I'm back with some more questions :roll: (sorry). So I've made some body butter and I used Optiphen as a presevative. Would this be enough? When I read other labels there seem to be so much more. I read one label today that had propylene glycol, several parabens, and more things I could not pronounce. Am I missing something? :? I appreciate any help you guys can give.


----------



## green-tangerine (Mar 12, 2010)

Hi there, I use liquid germall plus in any of my lotions. This is the inci term for it  Propylene Glycol (and) Diazolidinyl Urea (and) Iodopropynyl Butylcarbamate. I have never used optiphen so I don't know anything about it. If you look at the link that was posted above you will see what the breakdown of ingredients in the preservative is. That is probably where you get the long list. Here in Canada we have to use the inci terms on our labels so for example grapeseed oil has a long name as well.
 Hope that helps!
Angela


----------



## pink-north (Mar 12, 2010)

green-tangerine said:
			
		

> Hi there, I use liquid germall plus in any of my lotions. This is the inci term for it  Propylene Glycol (and) Diazolidinyl Urea (and) Iodopropynyl Butylcarbamate. I have never used optiphen so I don't know anything about it. If you look at the link that was posted above you will see what the breakdown of ingredients in the preservative is. That is probably where you get the long list. Here in Canada we have to use the inci terms on our labels so for example grapeseed oil has a long name as well.
> Hope that helps!
> Angela


Yes that does help alot. Thanks so much.


----------

(Stored items)
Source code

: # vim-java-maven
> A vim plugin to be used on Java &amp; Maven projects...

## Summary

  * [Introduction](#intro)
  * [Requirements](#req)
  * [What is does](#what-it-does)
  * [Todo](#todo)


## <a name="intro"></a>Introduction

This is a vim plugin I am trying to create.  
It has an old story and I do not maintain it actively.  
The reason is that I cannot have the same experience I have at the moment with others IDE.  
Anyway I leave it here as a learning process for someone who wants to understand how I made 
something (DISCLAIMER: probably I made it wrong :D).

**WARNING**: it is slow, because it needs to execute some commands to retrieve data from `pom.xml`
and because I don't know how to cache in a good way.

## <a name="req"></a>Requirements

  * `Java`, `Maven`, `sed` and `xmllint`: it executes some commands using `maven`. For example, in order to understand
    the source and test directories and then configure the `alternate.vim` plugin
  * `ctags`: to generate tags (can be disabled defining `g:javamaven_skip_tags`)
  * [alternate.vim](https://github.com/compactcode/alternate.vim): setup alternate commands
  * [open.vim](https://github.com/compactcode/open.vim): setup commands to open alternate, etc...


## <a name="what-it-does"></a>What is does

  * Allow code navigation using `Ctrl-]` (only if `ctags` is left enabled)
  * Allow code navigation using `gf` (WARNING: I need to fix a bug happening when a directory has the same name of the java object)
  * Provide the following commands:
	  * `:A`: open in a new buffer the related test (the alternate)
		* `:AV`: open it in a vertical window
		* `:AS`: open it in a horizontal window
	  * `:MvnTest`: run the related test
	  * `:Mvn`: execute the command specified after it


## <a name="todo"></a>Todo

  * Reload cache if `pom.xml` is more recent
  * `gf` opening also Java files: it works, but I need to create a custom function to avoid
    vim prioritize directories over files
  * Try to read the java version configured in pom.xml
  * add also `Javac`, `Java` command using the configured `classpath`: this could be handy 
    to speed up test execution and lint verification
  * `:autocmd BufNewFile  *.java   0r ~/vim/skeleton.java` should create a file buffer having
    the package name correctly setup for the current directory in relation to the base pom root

**Things to do**
1) In the forum thread, which preservative does green-tangerine say they use in their lotions?
2) Filter the entries down to every line that contains the word "window", copying each such line.
The forum thread has no connection to the entries.

**Answers for each item**
1) Liquid germall plus.

2)
		* `:AV`: open it in a vertical window
		* `:AS`: open it in a horizontal window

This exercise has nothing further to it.